EXTRACT PROVIDED:
This extends to games themselves, and the assumption that players expect every title to be even bigger and more polished than the last, further increasing the pressure on developers already working unreasonable hours. Graphics, in particular, now require a huge investment of additional resources to achieve even mildly noticeable improvements — gone are the days when they improved in leaps and bounds with each new console generation.
Going bigger can be bad for games. Better graphics and bigger worlds don’t necessarily make them more fun to play. Meanwhile, the more expensive games are, the less willing developers are to take risks. Instead many modern blockbusters are created according to an unfocused “more is more” operating philosophy, and end up feeling bloated and full of meaningless box-ticking. See the latest Assassin’s Creed games or 2023’s Starfield, which spent eight years in development and boasted more than a thousand planets — but offered nothing compelling to do on any of them.
As a significant segment of the audience gets older, many players have fewer hours to dedicate to gaming between childcare or other responsibilities. Gamers often speak in hushed tones about their “backlog” — games they’ve bought but can’t find time to play. It’s revealing that a popular podcast advertises itself with the tagline: “Games that respect your time.”

DATA PROVIDED:
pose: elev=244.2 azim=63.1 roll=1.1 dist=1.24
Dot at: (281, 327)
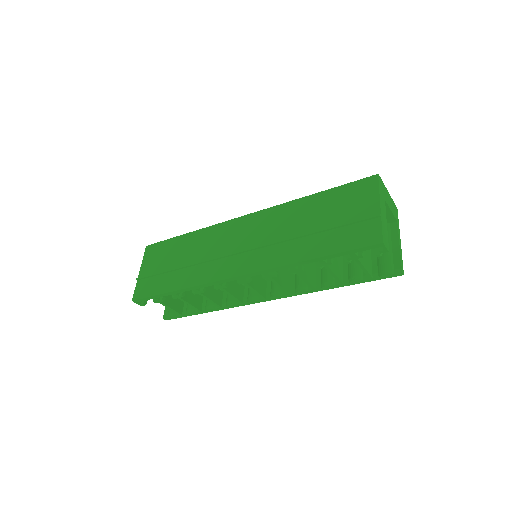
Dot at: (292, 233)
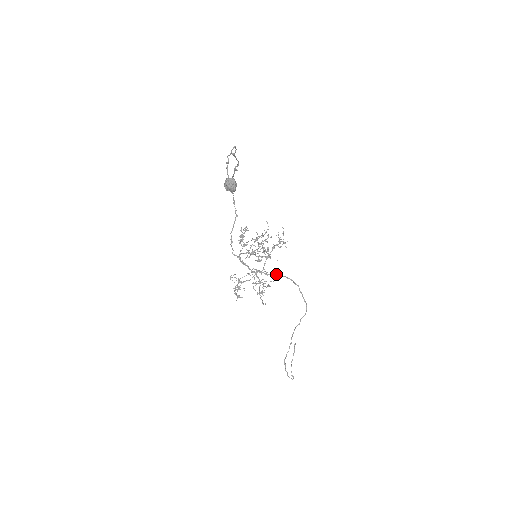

WHAT YOU ARE ASKED TO DO:
Pick up the passage on ever-bigger video games after its last sentence and keep writing. The data has no connection to the passage on ever-bigger video games.

RESPONSE:
Luckily, there are plenty of excellent new options for those with less free time. While 2024 has been a barren year for big games compared to last year, this has allowed innovative indie games to take centre stage. We’re in a golden age of small games, facilitated by the increasing accessibility of game-making tools and distribution platforms. So single-developer projects such as Balatro, a fiendishly addictive poker-themed game, and Animal Well, a psychedelic exploration through a mysterious dungeon full of secrets, have both earned feverish fanbases this year.
Meanwhile, indie developers are able to take creative risks rarely seen in the big leagues. Where except on a small scale could you see an epic sci-fi narrative used as a metaphor for contemporary Hong Kong politics (1000xResist), a game about clicking your mouse that comments on sexual compulsion (Clickolding) or an adventure that casts you as a 19th-century Russian nun who is losing her faith (Indika)?
As we approach Christmas, there will be the inevitable run of bigger games, including new entries in the Call of Duty, Indiana Jones and Dragon Age franchises. This is not unwelcome — there will always be a place for high-quality big games that you can get lost in, whether it’s the unfettered escapism of Zelda: Tears of the Kingdom or the gritty period detail of Red Dead Redemption 2.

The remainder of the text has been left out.